- _What to work on_: Given the records below, would you repeat exactly the lines that begin at the one containing "ảnh hưởng khi có sự xuất hiệ" and end at the one containing "năng tái tạo màu sắc của củ", inclusive?

- _Exercise materials_:
—————

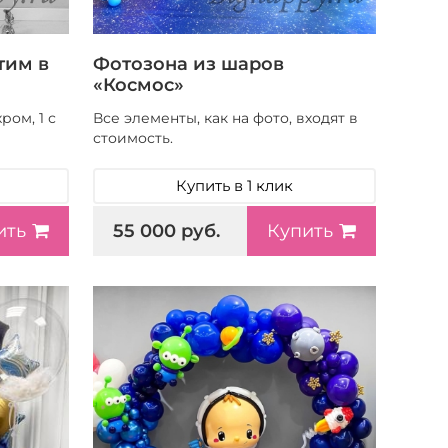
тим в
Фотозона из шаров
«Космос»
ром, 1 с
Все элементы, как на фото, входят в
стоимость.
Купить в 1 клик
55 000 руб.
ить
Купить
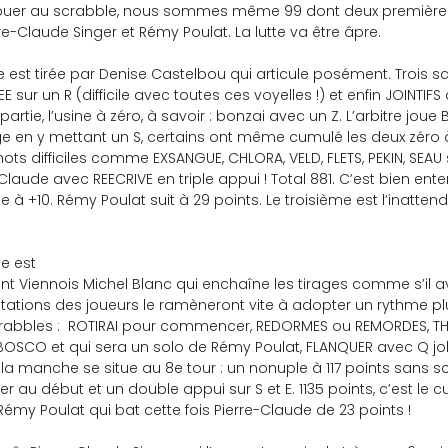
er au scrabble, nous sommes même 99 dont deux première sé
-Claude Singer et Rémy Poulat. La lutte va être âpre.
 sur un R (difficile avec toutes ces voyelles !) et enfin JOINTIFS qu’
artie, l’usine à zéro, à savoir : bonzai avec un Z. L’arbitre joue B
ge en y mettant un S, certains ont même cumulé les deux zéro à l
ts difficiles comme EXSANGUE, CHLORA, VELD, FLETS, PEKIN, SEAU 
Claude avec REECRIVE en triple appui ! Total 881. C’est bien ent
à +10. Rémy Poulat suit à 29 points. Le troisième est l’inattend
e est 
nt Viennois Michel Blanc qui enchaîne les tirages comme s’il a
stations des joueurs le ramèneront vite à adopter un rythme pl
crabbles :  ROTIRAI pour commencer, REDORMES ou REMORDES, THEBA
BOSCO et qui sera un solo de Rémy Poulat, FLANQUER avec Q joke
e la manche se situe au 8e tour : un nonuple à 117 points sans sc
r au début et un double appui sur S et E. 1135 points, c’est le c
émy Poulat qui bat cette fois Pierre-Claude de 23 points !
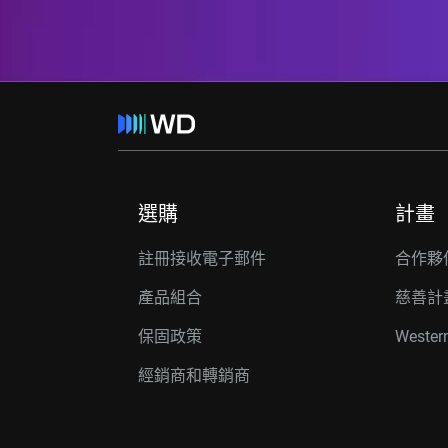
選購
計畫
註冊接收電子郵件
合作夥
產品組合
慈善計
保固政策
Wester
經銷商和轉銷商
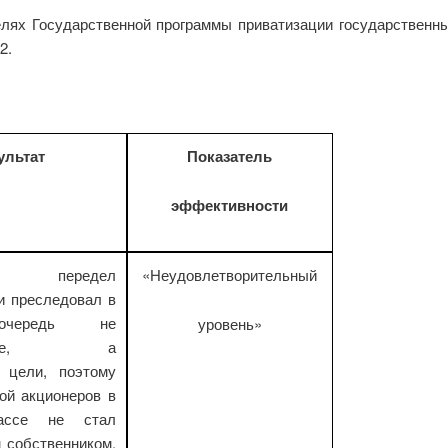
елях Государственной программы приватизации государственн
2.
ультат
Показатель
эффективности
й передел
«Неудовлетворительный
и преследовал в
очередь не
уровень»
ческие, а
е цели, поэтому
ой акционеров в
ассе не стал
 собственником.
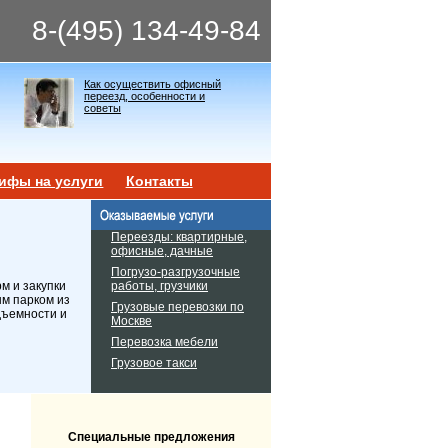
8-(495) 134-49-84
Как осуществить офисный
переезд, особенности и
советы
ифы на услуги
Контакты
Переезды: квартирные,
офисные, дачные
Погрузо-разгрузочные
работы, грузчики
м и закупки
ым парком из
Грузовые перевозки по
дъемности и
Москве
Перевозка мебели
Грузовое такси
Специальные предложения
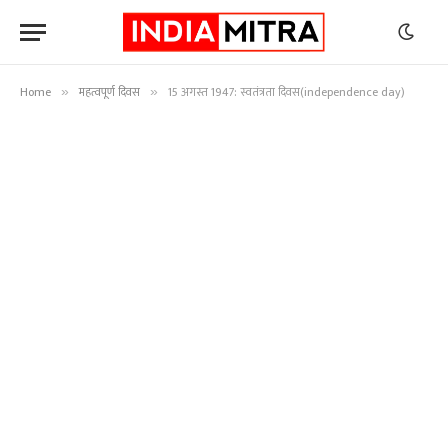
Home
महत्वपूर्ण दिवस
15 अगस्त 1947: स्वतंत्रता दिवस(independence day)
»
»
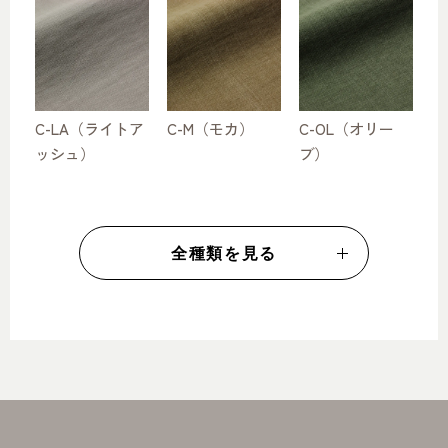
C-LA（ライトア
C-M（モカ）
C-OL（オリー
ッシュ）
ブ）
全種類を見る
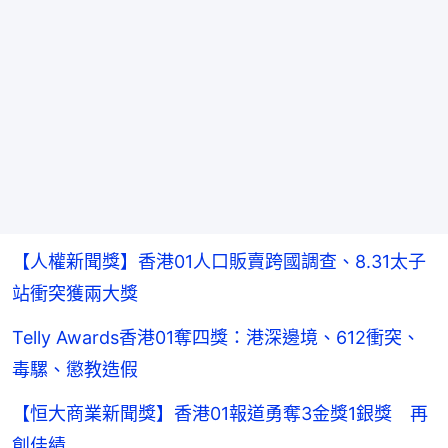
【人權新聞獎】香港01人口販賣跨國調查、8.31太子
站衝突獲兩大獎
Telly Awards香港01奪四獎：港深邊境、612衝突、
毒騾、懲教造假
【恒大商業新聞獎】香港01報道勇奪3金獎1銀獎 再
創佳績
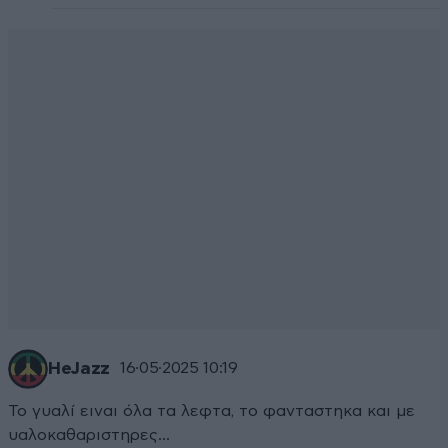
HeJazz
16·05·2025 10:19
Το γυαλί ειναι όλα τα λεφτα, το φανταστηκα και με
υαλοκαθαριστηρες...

—————

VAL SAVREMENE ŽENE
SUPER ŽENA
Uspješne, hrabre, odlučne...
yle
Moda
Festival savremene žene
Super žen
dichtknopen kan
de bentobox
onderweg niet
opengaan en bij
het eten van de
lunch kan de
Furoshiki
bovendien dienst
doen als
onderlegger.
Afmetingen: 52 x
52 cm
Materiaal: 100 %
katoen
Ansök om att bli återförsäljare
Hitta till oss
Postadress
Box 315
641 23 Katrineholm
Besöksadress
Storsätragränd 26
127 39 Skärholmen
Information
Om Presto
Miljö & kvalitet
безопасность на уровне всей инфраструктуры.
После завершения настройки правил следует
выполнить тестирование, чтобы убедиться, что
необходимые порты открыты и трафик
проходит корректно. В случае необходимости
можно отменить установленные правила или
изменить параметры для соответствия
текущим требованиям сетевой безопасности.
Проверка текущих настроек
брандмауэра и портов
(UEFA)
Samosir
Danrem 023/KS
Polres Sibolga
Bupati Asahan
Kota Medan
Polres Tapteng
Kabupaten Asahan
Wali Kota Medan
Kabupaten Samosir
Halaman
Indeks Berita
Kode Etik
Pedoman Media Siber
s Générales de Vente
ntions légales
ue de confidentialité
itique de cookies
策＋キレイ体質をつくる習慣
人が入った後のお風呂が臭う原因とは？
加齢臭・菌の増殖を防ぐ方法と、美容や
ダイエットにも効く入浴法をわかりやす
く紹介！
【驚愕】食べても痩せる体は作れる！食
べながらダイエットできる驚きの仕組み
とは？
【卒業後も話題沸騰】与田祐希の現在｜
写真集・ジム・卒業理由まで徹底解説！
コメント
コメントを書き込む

—————

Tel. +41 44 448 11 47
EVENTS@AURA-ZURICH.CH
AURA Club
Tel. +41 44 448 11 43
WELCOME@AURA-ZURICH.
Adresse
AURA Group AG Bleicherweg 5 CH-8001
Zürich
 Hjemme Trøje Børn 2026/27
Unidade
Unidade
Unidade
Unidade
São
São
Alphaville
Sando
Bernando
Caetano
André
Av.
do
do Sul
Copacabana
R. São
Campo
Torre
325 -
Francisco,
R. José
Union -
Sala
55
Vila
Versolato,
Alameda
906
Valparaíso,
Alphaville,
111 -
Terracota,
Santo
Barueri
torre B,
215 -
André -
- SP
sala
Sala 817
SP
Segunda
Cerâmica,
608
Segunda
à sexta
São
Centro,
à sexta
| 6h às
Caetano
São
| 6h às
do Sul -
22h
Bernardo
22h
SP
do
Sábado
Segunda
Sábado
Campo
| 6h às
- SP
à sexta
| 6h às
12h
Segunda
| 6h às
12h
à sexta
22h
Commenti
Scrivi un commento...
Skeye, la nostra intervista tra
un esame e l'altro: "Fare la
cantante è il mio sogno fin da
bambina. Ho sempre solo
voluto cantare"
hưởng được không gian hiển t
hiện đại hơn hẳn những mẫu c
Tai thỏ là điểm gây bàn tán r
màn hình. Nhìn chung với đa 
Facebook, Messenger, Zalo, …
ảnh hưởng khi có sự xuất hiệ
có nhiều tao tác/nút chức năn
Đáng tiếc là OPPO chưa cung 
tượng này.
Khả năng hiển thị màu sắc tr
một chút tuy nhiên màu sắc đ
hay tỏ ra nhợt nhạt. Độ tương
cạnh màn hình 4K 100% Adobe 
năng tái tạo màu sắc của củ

—————

- _Solution to the exercise_:
ảnh hưởng khi có sự xuất hiệ
có nhiều tao tác/nút chức năn
Đáng tiếc là OPPO chưa cung 
tượng này.
Khả năng hiển thị màu sắc tr
một chút tuy nhiên màu sắc đ
hay tỏ ra nhợt nhạt. Độ tương
cạnh màn hình 4K 100% Adobe 
năng tái tạo màu sắc của củ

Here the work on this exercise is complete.